- **Request**
In the data below, take the part that opens with the line containing "الرابطة المحترفة الأولى" and closes with the line containing "台南最夯景點排名出爐 這景點人氣", and write it out again with "이슈리포트" replaced by "연구보고서" and nothing else changed. Leave the picture markers out of your answer.
**** Input material
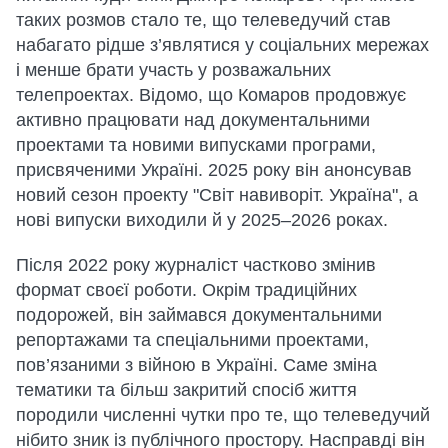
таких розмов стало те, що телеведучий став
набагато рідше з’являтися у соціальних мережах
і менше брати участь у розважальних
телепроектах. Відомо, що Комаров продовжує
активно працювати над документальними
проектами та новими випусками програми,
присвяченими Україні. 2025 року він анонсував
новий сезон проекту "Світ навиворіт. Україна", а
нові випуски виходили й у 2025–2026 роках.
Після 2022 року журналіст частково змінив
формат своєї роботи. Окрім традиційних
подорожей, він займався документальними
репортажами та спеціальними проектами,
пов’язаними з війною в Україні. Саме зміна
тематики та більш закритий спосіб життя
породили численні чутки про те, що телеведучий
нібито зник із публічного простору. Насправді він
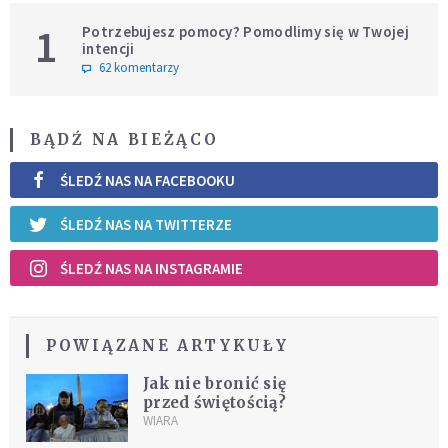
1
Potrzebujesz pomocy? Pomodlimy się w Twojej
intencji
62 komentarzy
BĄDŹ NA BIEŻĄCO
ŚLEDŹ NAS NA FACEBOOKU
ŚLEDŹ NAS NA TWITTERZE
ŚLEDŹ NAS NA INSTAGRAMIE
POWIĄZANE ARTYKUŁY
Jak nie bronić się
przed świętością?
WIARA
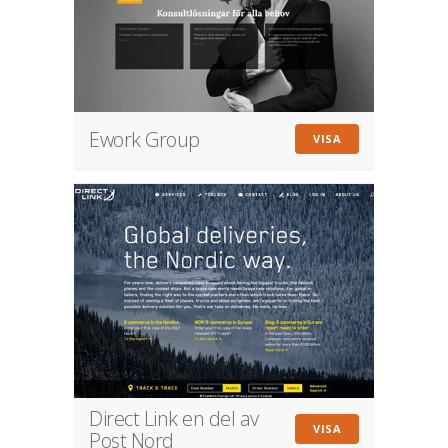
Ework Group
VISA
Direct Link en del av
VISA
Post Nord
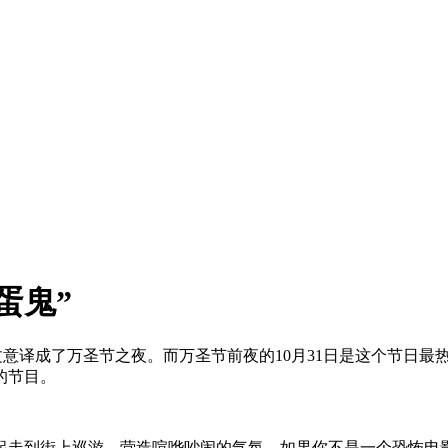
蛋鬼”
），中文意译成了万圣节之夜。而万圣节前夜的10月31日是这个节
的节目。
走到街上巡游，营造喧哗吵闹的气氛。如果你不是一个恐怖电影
********
**** Input material
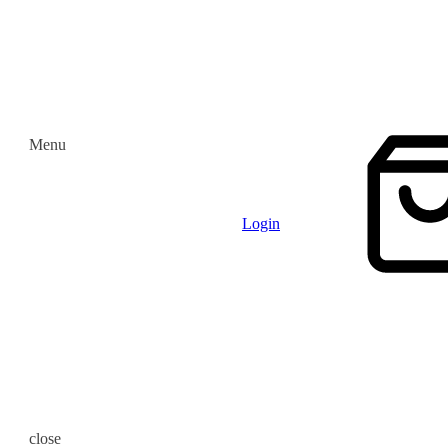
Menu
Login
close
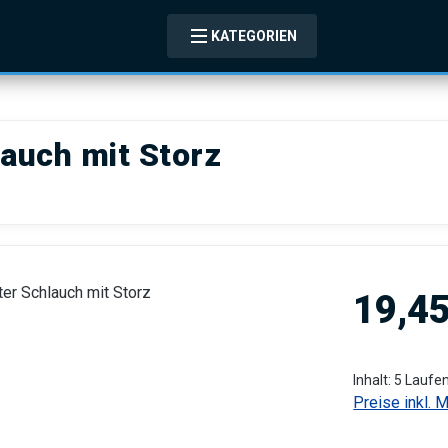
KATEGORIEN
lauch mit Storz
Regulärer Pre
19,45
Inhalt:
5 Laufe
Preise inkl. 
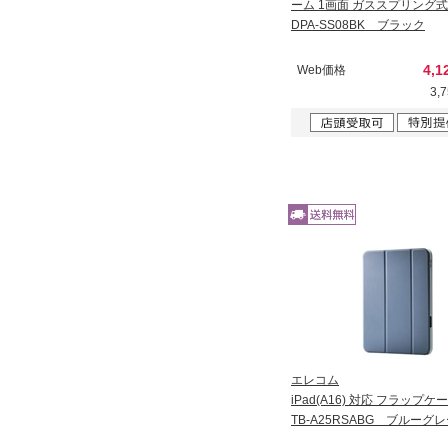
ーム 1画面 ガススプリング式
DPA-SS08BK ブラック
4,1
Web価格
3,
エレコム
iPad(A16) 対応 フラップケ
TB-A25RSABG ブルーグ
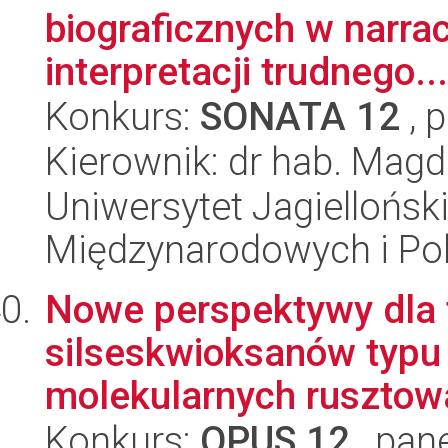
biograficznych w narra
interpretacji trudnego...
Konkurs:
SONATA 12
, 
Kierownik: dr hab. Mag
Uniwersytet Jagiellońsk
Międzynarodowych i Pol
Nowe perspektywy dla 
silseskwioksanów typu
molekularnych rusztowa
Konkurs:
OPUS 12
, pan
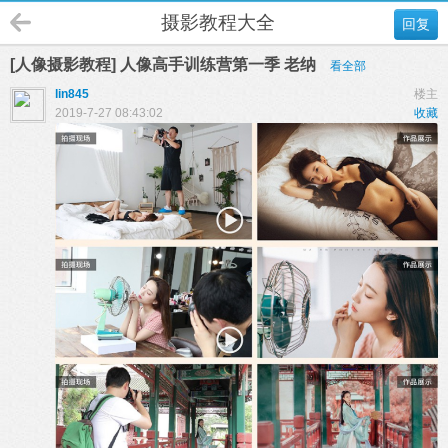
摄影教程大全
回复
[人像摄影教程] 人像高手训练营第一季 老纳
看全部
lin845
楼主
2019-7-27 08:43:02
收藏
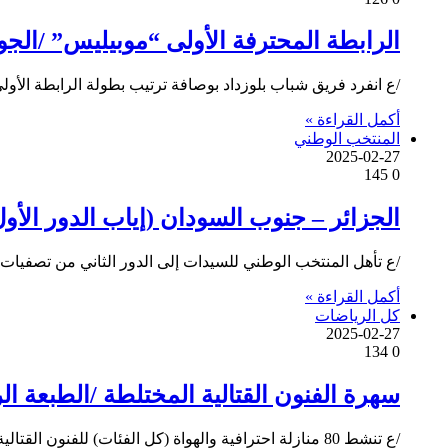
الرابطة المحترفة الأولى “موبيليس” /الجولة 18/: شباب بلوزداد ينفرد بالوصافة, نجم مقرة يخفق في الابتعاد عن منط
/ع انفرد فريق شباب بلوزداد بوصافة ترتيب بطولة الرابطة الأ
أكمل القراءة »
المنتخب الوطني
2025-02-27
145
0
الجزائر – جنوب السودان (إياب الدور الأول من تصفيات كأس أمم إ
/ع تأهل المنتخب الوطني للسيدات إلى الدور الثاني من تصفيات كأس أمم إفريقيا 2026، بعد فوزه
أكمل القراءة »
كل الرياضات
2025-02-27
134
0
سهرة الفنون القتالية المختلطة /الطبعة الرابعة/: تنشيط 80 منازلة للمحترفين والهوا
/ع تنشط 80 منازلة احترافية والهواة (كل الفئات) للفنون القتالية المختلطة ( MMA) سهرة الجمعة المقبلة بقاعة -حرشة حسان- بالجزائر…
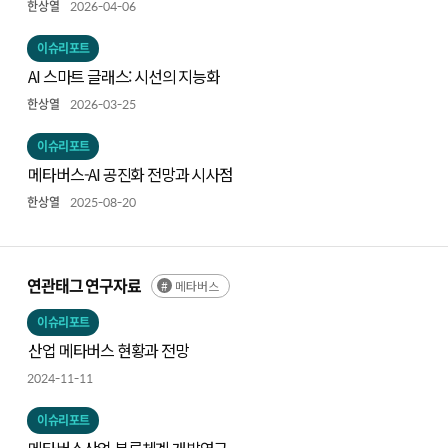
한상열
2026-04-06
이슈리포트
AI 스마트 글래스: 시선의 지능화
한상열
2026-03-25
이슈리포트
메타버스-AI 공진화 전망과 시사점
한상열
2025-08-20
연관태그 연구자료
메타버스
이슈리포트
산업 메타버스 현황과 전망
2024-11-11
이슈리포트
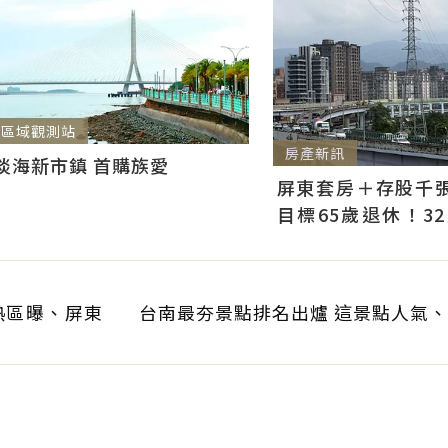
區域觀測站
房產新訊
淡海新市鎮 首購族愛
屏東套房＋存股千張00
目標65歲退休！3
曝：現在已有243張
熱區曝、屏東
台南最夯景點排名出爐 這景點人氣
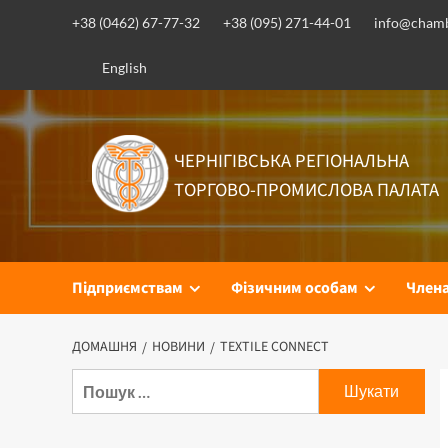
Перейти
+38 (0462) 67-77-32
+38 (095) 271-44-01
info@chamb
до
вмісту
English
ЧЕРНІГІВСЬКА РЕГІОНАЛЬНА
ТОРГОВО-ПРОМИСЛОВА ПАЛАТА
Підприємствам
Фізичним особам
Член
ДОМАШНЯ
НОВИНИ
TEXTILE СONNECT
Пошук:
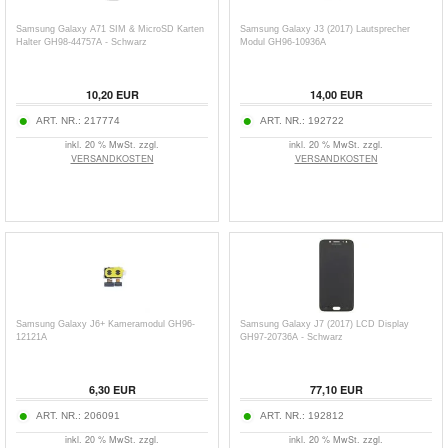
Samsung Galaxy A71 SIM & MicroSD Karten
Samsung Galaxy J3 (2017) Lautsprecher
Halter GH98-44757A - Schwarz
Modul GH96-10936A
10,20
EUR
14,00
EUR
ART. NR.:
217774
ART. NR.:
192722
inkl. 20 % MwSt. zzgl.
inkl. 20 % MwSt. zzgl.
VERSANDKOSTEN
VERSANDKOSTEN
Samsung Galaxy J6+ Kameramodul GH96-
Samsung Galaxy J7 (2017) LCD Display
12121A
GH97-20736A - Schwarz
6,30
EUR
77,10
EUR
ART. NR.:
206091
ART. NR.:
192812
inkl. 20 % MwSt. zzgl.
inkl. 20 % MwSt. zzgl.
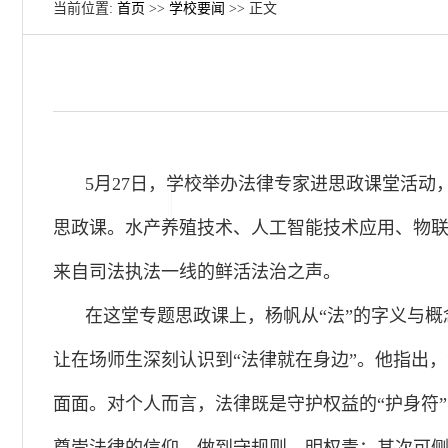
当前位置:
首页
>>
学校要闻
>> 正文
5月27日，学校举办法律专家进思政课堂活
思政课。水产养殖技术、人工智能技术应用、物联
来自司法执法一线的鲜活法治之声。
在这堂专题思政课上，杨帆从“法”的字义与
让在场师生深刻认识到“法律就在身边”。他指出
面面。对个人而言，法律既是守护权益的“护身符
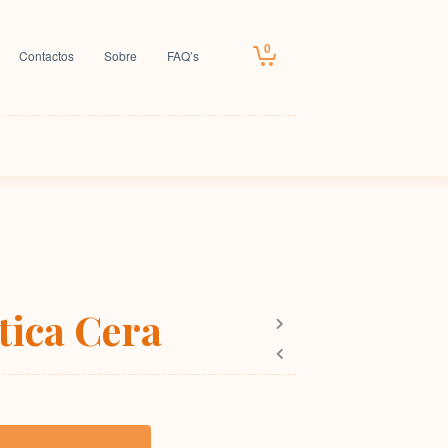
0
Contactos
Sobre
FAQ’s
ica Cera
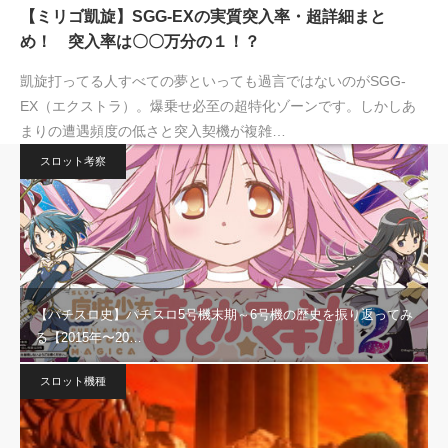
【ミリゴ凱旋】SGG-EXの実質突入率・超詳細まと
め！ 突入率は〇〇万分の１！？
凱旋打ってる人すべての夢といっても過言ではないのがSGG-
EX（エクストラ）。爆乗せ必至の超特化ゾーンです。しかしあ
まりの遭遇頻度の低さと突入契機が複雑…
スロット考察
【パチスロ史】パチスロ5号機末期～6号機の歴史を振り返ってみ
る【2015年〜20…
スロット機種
********
- **Answer to this problem**
الرابطة المحترفة الأولى “موبيليس” /الجولة 18/: شباب بلوزداد ينفرد بالوصافة, نجم مقرة يخفق في الابتعاد عن منط
/ع انفرد فريق شباب بلوزداد بوصافة ترتيب بطولة الرابطة الأ
أكمل القراءة »
المنتخب الوطني
2025-02-27
145
0
الجزائر – جنوب السودان (إياب الدور الأول من تصفيات كأس أمم إ
/ع تأهل المنتخب الوطني للسيدات إلى الدور الثاني من تصفيات كأس أمم إفريقيا 2026، بعد فوزه
أكمل القراءة »
كل الرياضات
2025-02-27
134
0
سهرة الفنون القتالية المختلطة /الطبعة الرابعة/: تنشيط 80 منازلة للمحترفين والهوا
/ع تنشط 80 منازلة احترافية والهواة (كل الفئات) للفنون القتالية المختلطة ( MMA) سهرة الجمعة المقبلة بقاعة -حرشة حسان- بالجزائر…
한상열
2026-04-06
연구보고서
AI 스마트 글래스: 시선의 지능화
한상열
2026-03-25
연구보고서
메타버스-AI 공진화 전망과 시사점
한상열
2025-08-20
연관태그 연구자료
메타버스
연구보고서
산업 메타버스 현황과 전망
2024-11-11
연구보고서
區域觀測站
房產新訊
淡海新市鎮 首購族愛
屏東套房＋存股千張00
目標65歲退休！3
曝：現在已有243張
熱區曝、屏東
台南最夯景點排名出爐 這景點人氣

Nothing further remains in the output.